Much like in Australia, employees in the UK are afforded rights beyond those available to independent contractors and self-employed workers. These rights include minimum wage thresholds, leave entitlements and unfair dismissal and redundancy protections. It is, therefore, of great significance that the London Central Employment Tribunal recently handed down a landmark decision in finding that Uber drivers – and there are more than 40,000 of them across the UK − are employees and not contractors in the Uber business.
The two test claimants (one a current Uber driver and the other a former driver) claimed to be “workers” for the purposes of the Employment Rights Act 1996 and Working Time Regulations 1998 and were thereby entitled to be paid the minimum wage and provided with paid leave. They argued that Uber’s practice of presenting them with “recommendations” and “tips” in order to improve “rider experience” in fact amounted to instruction, management and control over the way in which they provided their driving services.

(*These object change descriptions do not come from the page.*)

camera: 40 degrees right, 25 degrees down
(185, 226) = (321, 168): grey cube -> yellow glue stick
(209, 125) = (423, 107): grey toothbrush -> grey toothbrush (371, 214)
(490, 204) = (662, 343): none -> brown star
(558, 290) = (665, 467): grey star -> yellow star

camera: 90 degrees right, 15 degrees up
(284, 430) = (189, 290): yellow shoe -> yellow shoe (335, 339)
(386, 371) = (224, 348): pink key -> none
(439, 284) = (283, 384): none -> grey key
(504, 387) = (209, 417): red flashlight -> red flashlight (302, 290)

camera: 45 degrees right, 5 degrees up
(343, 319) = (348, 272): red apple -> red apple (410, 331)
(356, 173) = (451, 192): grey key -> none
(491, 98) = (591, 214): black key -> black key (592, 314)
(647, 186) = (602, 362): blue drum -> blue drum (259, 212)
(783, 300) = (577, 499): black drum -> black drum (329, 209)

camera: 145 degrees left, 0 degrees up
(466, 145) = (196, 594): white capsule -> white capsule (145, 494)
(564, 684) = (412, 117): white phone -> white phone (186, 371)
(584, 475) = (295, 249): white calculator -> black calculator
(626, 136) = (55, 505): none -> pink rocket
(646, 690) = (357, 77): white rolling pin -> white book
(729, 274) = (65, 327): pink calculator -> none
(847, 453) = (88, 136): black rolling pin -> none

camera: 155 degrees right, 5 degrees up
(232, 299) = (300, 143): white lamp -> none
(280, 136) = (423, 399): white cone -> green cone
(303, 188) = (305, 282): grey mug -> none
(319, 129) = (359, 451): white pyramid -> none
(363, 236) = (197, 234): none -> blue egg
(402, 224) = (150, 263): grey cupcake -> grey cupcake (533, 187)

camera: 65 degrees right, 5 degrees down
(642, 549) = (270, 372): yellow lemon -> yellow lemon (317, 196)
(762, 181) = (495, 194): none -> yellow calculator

Uber argued that the drivers were self-employed operators who were solely responsible for providing driving services to passengers and that Uber’s role was to provide an online platform to connect drivers to passengers. In its contract documentation with drivers, Uber described itself as a “technology services provider that does not provide transportation services, function as a transportation carrier or agent for the transportation of passengers”.
The Employment Tribunal was sceptical of the “twisted language” and “fictions” in Uber’s contract documentation, noting the “remarkable lengths” Uber went to in describing itself and its legal relationship with drivers. The tribunal looked behind the contract documentation in upholding the claimants’ “simple case” that Uber ran a transportation business and employed drivers to that end.
In making its decision, the tribunal considered the control with which Uber recruited and monitored drivers, finding that Uber exerted sufficient control over its drivers and had integrated them into the business model as demonstrated by Uber’s payment and review system.
As yet, no similar case involving Uber has been heard in Australia. Nevertheless, the UK decision has the potential to upset the business model of the sharing economy, which is premised on the assumption that the workers engaged to provide the services are independent contractors rather than employees.